Rural and urban regeneration and the provision of public infrastructure are aspects of physical economic development.
The Henry George Foundation is not only concerned with engendering sustainable economic growth; we put people at the heart of economics. The work of main stream economics often abstracts to such a level that it forgets that people are individuals and communities, and not just parts of some mythical economic machine where the sole concerns are continuous production and consumption.
To some degree it may appear that the sole concerns of society are production and consumption. However, it is not uncommon to hear people discuss the break down in community values, long working hours, or disillusionment with their work. Philosophers, social theorists and psychologists critical of modern capitalism and society have theorised about similar developments with terms such as alienation, anomie, nihilism, discontentment, and so forth.
The Henry George Foundation does not claim to have all the solutions to such problems, but it does consider that the social condition of communities and individuals are affected by issues such as poverty & debt, tax reform, enterprise & development, trade justice etc.

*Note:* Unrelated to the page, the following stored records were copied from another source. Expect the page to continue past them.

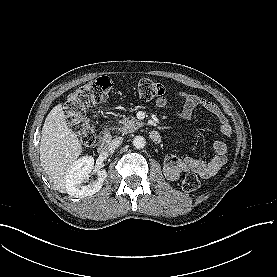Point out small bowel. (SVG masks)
Returning <instances> with one entry per match:
<instances>
[{
    "instance_id": "c3829d8e",
    "label": "small bowel",
    "mask_w": 277,
    "mask_h": 277,
    "mask_svg": "<svg viewBox=\"0 0 277 277\" xmlns=\"http://www.w3.org/2000/svg\"><path fill=\"white\" fill-rule=\"evenodd\" d=\"M185 100L182 111L179 113V118L182 120H188L191 117L192 108L199 105L202 108L214 113H218V108L213 103L208 101L199 102V98L193 95L182 93L179 100ZM157 105L162 108H168V102L165 99L157 100ZM222 132L226 133L229 130V126L226 122L221 125ZM215 150V156L210 162H204L194 158L179 159L175 156H168L166 160V168L168 171L172 170H184L193 171L201 176H209L215 170V168L224 163L226 147L222 142H215L213 145Z\"/></svg>"
}]
</instances>
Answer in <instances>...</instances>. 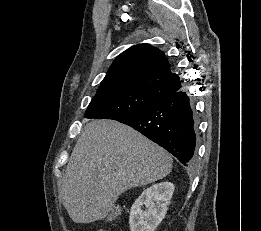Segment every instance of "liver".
<instances>
[{"mask_svg":"<svg viewBox=\"0 0 261 231\" xmlns=\"http://www.w3.org/2000/svg\"><path fill=\"white\" fill-rule=\"evenodd\" d=\"M171 170V155L136 130L113 120H93L69 159L63 205L75 223L102 220L120 194L163 179Z\"/></svg>","mask_w":261,"mask_h":231,"instance_id":"liver-1","label":"liver"}]
</instances>
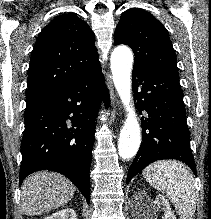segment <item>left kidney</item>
<instances>
[{"label": "left kidney", "instance_id": "1", "mask_svg": "<svg viewBox=\"0 0 211 219\" xmlns=\"http://www.w3.org/2000/svg\"><path fill=\"white\" fill-rule=\"evenodd\" d=\"M140 196L142 198H148V196L143 193ZM161 210L164 212V219H176L174 213L170 208L168 200L160 194L153 202H151L150 206H148L147 212L145 214V219H157L156 213Z\"/></svg>", "mask_w": 211, "mask_h": 219}]
</instances>
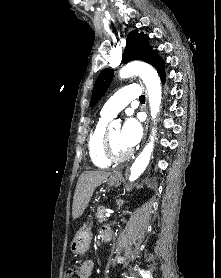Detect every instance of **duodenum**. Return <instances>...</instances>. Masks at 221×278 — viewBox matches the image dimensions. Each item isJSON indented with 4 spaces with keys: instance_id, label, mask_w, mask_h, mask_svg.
Returning a JSON list of instances; mask_svg holds the SVG:
<instances>
[{
    "instance_id": "1",
    "label": "duodenum",
    "mask_w": 221,
    "mask_h": 278,
    "mask_svg": "<svg viewBox=\"0 0 221 278\" xmlns=\"http://www.w3.org/2000/svg\"><path fill=\"white\" fill-rule=\"evenodd\" d=\"M113 233L111 228H105L102 232V241L104 244L110 243L112 240Z\"/></svg>"
}]
</instances>
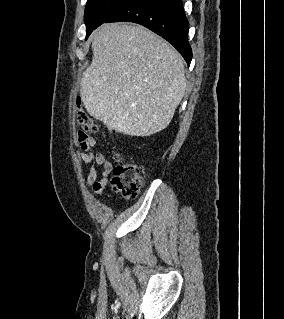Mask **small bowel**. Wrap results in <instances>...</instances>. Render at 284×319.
Listing matches in <instances>:
<instances>
[{"label":"small bowel","mask_w":284,"mask_h":319,"mask_svg":"<svg viewBox=\"0 0 284 319\" xmlns=\"http://www.w3.org/2000/svg\"><path fill=\"white\" fill-rule=\"evenodd\" d=\"M76 138L81 149L79 152L80 160L85 164H90L86 180L87 184L96 195H103L108 184V175L112 172L113 165L106 159L104 154L93 151L95 145L93 137L86 132L78 131Z\"/></svg>","instance_id":"small-bowel-1"}]
</instances>
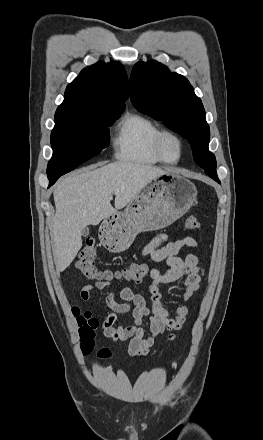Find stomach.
I'll use <instances>...</instances> for the list:
<instances>
[{
	"mask_svg": "<svg viewBox=\"0 0 263 440\" xmlns=\"http://www.w3.org/2000/svg\"><path fill=\"white\" fill-rule=\"evenodd\" d=\"M197 189L187 178L168 172L146 185L123 212L107 217L100 226L105 247L114 253L127 250L137 234L165 228L194 204Z\"/></svg>",
	"mask_w": 263,
	"mask_h": 440,
	"instance_id": "1",
	"label": "stomach"
}]
</instances>
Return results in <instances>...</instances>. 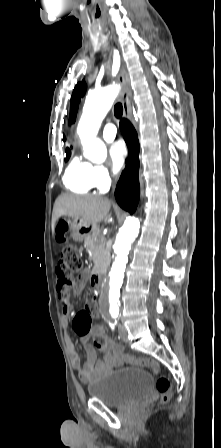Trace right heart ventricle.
Wrapping results in <instances>:
<instances>
[{"label":"right heart ventricle","instance_id":"1","mask_svg":"<svg viewBox=\"0 0 221 448\" xmlns=\"http://www.w3.org/2000/svg\"><path fill=\"white\" fill-rule=\"evenodd\" d=\"M63 182L76 193H90L96 186L92 179V165L75 157L66 169Z\"/></svg>","mask_w":221,"mask_h":448}]
</instances>
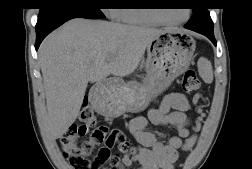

For example, communities can break down when they become economically untenable. This may be due to changes in the structure of the economy that result in migration towards urban centres where there is greater probability of employment. This has been the trend in many rural communities in Scotland, for example.
The philosophy of Henry George and the Henry George Foundation is that the community should have a share of the wealth that is produces. In many of the cases of declining rural communities in Scotland wealth often leaves the community through the payment of rent to landlords that do not reinvest the money in the local community.
Policies that can overcome these problems can help to empower communities without simply focussing on issues of production or consumption. For example, the right to buy can ensure that economic rent is redistributed within the local economy and therefore gives communities greater control over their economic and social situations.
The Henry George Foundation is committed to not just physical but social development, empowering communities.